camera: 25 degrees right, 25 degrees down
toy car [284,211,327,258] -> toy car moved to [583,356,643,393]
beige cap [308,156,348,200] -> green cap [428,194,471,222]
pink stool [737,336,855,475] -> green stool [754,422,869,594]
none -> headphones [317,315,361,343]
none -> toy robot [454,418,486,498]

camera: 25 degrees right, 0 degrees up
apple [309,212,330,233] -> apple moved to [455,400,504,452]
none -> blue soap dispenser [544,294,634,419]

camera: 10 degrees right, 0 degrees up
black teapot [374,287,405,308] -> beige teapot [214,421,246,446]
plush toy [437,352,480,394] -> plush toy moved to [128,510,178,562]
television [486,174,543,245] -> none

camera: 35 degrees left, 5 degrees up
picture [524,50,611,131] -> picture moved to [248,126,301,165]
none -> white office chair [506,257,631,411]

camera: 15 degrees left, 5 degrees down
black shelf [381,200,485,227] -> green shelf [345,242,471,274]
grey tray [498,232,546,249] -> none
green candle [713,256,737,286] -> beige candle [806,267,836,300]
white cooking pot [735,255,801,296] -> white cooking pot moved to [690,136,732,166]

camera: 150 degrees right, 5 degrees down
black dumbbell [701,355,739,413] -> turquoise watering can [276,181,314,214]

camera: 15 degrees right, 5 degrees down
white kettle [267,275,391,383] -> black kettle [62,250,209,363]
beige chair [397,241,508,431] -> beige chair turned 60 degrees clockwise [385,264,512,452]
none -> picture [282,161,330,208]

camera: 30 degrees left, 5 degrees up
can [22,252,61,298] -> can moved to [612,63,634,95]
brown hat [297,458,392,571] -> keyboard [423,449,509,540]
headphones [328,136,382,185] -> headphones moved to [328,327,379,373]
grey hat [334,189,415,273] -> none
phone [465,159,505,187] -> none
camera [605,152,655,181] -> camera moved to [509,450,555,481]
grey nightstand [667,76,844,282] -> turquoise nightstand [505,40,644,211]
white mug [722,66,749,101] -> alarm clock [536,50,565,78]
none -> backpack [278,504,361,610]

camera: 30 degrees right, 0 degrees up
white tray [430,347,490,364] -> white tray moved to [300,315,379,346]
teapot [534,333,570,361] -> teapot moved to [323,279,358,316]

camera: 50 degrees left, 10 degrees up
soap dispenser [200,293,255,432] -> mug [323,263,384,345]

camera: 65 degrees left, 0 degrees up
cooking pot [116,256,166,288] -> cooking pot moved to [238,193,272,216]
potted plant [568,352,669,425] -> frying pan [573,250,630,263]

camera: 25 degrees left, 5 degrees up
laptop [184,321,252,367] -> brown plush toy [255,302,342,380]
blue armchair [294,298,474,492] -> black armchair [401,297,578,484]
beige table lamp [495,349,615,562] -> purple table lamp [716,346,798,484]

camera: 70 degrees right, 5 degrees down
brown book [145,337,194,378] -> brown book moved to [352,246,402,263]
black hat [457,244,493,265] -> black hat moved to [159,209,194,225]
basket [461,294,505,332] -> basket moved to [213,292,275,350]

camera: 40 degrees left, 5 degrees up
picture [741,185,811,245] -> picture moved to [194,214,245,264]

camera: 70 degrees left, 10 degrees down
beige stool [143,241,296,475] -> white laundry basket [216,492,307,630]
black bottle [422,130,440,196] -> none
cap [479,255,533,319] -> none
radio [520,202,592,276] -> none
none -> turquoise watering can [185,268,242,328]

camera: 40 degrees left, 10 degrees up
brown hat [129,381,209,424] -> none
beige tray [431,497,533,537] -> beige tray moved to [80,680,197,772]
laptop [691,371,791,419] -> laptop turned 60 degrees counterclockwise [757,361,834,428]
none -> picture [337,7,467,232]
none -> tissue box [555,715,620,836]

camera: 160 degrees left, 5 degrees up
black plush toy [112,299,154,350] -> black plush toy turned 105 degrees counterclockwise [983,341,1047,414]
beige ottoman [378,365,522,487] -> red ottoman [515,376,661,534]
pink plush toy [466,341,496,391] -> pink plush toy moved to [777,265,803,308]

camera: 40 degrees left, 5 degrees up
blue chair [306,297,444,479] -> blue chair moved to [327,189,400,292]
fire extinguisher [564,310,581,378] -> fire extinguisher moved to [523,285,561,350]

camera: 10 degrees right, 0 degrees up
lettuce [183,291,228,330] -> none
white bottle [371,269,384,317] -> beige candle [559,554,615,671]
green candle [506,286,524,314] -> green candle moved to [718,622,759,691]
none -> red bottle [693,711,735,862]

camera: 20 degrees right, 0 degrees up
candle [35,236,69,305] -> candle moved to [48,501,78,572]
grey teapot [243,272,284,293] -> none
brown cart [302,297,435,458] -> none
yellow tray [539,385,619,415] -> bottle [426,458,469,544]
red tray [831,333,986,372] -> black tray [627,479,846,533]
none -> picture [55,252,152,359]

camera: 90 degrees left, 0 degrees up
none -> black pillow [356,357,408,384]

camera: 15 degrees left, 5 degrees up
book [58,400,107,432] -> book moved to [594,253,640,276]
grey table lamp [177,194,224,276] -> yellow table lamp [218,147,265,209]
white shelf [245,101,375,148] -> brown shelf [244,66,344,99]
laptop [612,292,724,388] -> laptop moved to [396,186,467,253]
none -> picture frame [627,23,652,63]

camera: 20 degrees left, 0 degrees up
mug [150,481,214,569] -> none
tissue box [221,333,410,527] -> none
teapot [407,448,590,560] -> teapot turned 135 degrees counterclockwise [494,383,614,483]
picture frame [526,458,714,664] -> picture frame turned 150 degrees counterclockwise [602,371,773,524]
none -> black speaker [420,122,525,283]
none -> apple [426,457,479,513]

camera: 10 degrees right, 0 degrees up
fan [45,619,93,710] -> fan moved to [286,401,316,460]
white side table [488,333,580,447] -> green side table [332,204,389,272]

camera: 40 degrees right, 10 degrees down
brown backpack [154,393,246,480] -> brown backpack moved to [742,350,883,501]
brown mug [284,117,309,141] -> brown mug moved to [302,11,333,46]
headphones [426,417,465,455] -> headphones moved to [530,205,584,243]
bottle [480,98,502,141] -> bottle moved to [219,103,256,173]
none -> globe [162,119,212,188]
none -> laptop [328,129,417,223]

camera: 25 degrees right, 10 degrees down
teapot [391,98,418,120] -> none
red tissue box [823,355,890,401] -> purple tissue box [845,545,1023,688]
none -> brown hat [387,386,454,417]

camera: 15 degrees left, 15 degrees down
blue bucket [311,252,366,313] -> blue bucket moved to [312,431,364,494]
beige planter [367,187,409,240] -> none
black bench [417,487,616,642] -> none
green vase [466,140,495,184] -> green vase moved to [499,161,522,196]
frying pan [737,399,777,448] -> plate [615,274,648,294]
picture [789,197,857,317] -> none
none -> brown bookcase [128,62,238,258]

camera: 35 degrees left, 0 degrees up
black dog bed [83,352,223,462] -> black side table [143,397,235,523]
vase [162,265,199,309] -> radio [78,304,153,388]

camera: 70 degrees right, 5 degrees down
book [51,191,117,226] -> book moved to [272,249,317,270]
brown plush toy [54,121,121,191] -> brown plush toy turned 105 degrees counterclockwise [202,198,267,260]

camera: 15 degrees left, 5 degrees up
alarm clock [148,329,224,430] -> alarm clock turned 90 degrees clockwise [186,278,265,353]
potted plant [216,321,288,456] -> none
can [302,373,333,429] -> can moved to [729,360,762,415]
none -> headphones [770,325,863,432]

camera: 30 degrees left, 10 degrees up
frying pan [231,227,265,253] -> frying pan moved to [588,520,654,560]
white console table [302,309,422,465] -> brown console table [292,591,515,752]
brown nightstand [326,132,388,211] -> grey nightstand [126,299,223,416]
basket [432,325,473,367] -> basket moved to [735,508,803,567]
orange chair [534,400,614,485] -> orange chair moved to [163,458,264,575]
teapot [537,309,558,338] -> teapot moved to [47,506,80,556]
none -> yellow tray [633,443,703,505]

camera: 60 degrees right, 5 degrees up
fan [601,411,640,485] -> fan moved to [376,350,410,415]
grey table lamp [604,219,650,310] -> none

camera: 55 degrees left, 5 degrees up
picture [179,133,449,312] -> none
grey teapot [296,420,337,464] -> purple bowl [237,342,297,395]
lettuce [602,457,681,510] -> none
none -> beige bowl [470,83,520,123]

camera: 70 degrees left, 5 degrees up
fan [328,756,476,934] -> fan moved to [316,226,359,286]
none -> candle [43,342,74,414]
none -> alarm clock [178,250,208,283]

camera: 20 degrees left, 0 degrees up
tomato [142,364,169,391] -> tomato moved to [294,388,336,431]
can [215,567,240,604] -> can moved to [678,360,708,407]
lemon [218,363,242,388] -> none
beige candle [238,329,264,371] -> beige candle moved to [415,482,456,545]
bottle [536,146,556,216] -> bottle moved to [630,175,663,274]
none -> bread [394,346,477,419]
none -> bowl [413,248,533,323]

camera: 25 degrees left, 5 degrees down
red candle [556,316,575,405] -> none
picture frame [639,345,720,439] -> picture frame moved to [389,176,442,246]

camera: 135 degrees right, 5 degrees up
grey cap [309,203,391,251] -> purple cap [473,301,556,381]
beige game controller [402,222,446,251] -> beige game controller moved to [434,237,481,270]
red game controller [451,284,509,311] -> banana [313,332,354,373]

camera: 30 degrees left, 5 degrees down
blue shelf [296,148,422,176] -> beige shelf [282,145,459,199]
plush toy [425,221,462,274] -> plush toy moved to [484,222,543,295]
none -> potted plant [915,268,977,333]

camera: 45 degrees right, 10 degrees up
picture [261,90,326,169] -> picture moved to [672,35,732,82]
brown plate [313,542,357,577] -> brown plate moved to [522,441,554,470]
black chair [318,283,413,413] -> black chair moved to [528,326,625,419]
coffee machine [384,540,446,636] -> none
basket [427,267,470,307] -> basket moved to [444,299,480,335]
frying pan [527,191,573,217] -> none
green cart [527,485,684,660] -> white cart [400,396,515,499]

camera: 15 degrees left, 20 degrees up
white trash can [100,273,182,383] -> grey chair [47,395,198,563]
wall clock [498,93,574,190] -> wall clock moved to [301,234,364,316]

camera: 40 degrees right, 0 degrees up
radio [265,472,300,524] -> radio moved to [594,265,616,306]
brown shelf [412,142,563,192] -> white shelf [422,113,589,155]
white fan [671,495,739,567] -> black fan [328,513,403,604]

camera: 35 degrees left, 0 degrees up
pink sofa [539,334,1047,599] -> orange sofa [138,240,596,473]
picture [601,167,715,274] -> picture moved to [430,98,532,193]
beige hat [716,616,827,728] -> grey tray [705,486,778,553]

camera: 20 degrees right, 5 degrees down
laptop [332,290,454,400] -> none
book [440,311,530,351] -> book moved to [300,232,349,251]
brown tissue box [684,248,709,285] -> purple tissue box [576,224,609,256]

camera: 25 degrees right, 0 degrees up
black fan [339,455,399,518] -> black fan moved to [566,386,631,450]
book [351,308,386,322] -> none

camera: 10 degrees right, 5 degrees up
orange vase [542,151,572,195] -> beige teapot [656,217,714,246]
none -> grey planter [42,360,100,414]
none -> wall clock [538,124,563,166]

-------------------------

Task directions: Word for word, restate the lines above from the line containing "alarm clock [148,329,224,430]" through the line containing "camera: 30 degrees left, 10 degrees up", with both included and nothing else.

Output:
alarm clock [148,329,224,430] -> alarm clock turned 90 degrees clockwise [186,278,265,353]
potted plant [216,321,288,456] -> none
can [302,373,333,429] -> can moved to [729,360,762,415]
none -> headphones [770,325,863,432]

camera: 30 degrees left, 10 degrees up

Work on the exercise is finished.